- DIRECTIONS -
(a) In the following forum thread on Gould replacement breakers, why does bobelectric say it is time to call a supply house?
(b) List the usernames of everyone who posts in the following forum thread on Gould replacement breakers.
(c) Answer these questions about the following forum thread on Gould replacement breakers.
(i) According to JRaef, which current Siemens line is compatible?
(ii) What kind of job does MHElectric say this is?
(iii) What does MHElectric say he would rather do?

- SELECTED EXTRACT -
──────────

# Gould replacement breakers



## MHElectric

....are CH BR right?


----------



## bobelectric

MHElectric said:


> ....are CH BR right?


 That line was bought and sold many times. Time for a call to your supply house


----------



## JRaef

bobelectric said:


> That line was bought and sold many times. Time for a call to your supply house


I think it goes Gould - became ITE -became Siemens, and the current Siemens QP line is what is compatible.


----------



## MHElectric

JRaef said:


> I think it goes Gould - became ITE -became Siemens, and the current Siemens QP line is what is compatible.


I knew someone on this site would know. :thumbsup:

Good looking out. There's several brands that will fit this size, and it is a cash job...:whistling2:....

But id rather just do it right. :laughing:


----------



## MHElectric

Or at least, as close to right as possible....

──────────

- PROVIDED DATA -
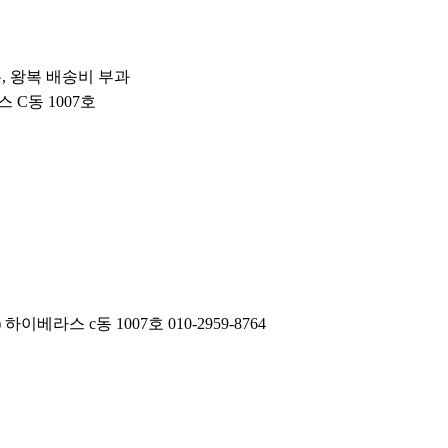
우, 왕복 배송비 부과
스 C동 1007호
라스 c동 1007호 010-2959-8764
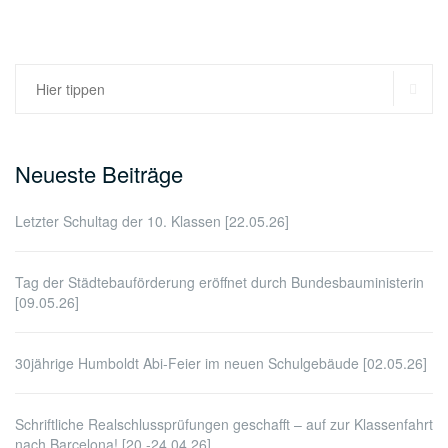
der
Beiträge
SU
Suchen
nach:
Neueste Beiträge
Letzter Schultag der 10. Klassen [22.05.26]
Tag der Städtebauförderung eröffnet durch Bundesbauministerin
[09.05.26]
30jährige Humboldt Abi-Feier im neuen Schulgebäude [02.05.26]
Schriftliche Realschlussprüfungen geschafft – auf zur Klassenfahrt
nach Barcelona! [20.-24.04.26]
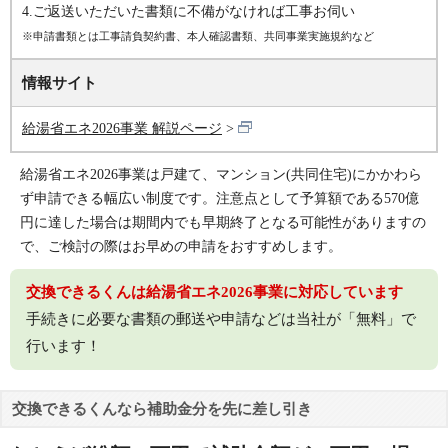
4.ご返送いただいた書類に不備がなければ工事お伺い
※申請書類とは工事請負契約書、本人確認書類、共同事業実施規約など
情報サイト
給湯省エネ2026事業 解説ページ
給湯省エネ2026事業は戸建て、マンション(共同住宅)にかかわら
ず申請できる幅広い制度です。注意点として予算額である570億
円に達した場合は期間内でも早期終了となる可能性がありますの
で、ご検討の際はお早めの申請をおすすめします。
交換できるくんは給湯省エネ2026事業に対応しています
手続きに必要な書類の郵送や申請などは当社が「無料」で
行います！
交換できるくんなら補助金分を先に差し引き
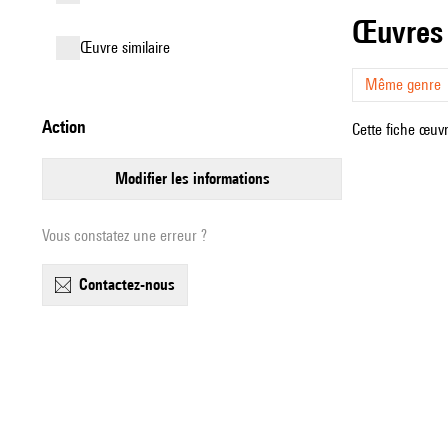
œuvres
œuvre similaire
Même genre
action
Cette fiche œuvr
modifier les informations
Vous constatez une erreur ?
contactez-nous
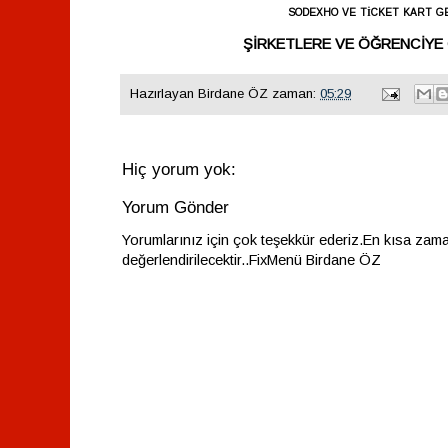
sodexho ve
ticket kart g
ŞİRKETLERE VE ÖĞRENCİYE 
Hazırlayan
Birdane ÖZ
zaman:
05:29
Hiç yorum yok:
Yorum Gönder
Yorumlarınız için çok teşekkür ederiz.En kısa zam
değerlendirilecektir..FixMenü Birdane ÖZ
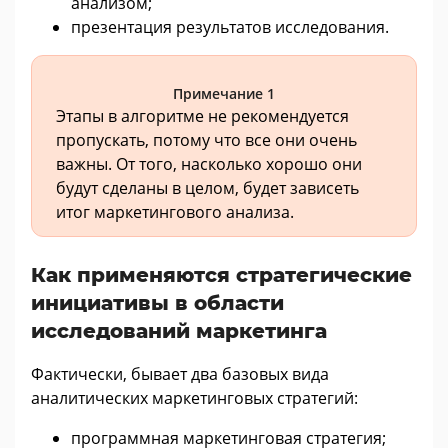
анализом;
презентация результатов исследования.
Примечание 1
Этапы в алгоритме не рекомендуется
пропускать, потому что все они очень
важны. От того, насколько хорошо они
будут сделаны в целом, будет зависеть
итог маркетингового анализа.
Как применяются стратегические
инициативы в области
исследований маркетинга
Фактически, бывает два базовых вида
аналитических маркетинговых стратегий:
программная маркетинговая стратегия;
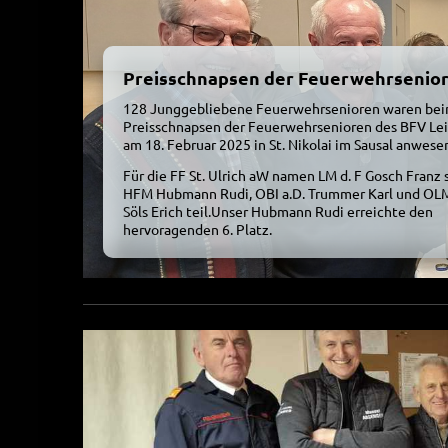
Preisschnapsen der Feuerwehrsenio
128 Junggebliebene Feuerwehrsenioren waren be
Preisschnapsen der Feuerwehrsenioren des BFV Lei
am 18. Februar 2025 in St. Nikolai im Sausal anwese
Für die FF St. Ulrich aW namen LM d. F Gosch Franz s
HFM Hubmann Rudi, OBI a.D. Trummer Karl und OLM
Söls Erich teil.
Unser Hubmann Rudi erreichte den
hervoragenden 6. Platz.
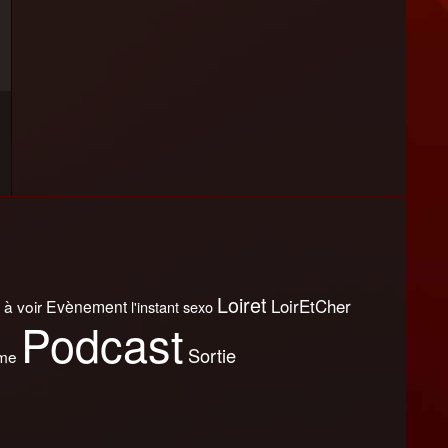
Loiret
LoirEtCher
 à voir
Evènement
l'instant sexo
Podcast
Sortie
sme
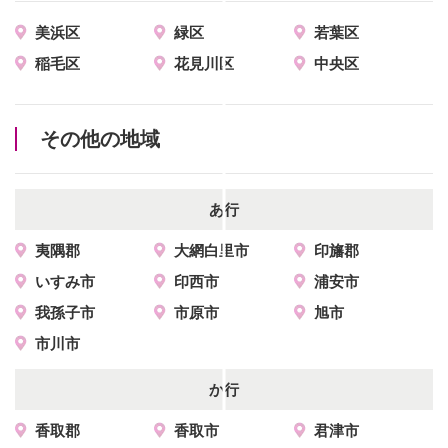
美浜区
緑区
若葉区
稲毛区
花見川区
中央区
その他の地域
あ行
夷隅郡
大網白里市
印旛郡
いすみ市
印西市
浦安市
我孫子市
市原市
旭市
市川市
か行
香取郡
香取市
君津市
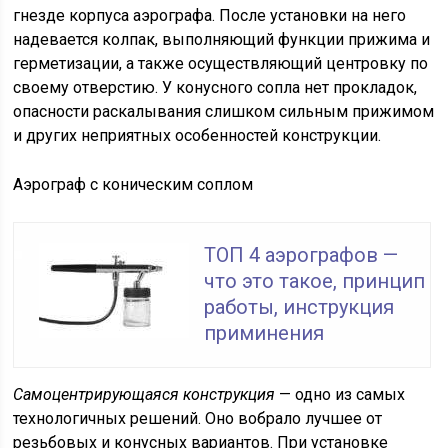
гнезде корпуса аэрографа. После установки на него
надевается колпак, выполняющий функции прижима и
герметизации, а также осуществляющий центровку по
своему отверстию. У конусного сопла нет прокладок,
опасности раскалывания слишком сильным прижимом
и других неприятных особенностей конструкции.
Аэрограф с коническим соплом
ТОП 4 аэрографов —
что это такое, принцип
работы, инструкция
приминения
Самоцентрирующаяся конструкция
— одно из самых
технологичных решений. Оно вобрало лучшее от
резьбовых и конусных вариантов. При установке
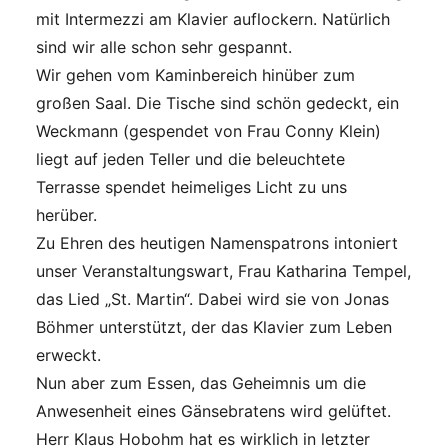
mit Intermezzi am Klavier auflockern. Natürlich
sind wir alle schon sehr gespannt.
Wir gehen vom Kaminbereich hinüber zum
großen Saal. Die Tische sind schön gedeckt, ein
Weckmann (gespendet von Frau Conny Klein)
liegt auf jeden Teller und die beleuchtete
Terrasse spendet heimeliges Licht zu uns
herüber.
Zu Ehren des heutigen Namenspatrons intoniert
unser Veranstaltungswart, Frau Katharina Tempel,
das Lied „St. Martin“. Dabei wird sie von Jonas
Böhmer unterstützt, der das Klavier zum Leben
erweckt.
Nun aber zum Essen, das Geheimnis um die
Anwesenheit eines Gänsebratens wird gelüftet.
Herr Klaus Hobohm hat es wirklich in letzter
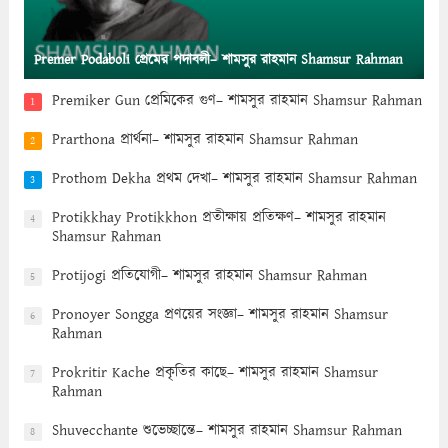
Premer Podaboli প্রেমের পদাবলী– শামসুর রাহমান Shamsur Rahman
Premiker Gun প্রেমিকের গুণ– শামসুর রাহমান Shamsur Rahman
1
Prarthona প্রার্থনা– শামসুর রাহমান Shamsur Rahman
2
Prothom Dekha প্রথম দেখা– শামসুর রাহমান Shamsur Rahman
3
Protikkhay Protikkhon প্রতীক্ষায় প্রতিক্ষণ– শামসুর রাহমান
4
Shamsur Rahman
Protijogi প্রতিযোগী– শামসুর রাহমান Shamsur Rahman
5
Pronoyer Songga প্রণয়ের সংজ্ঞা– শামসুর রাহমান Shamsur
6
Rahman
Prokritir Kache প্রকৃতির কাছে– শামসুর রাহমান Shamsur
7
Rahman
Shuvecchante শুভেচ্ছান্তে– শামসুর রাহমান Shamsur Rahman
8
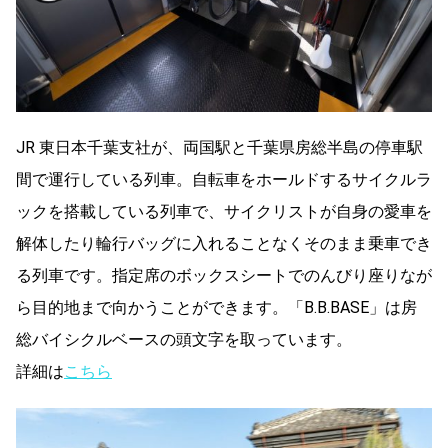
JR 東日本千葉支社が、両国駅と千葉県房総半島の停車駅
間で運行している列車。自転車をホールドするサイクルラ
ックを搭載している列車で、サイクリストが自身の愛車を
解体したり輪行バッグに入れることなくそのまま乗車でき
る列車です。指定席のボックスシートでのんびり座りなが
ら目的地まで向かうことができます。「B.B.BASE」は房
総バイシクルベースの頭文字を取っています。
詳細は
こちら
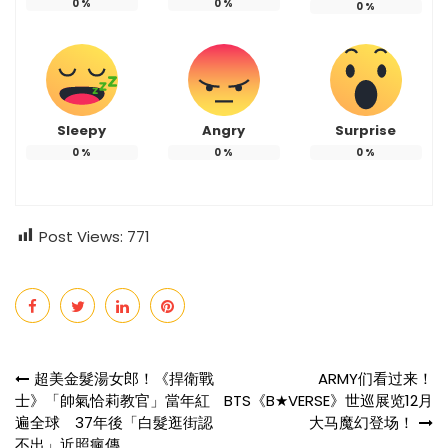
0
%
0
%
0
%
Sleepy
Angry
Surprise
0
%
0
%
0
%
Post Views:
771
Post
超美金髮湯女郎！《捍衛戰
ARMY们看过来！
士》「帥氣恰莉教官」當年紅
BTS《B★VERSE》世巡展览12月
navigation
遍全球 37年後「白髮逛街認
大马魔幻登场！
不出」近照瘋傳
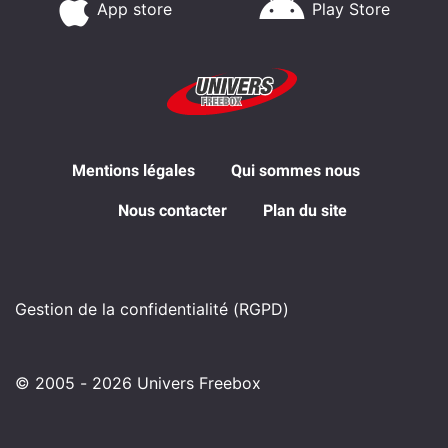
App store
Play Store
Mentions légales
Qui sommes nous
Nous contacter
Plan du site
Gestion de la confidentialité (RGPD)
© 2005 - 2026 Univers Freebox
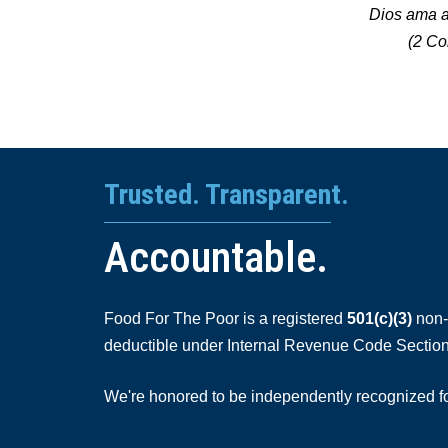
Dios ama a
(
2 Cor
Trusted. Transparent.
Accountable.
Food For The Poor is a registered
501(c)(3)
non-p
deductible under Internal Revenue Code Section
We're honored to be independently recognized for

──────────

- TASK RESPONSES -
(a) bobelectric suggests calling the supply house because that line of breakers was bought and sold many times.

(b)
MHElectric
bobelectric
JRaef

(c)
(i) The Siemens QP line.
(ii) A cash job.
(iii) Do it right, or at least as close to right as possible.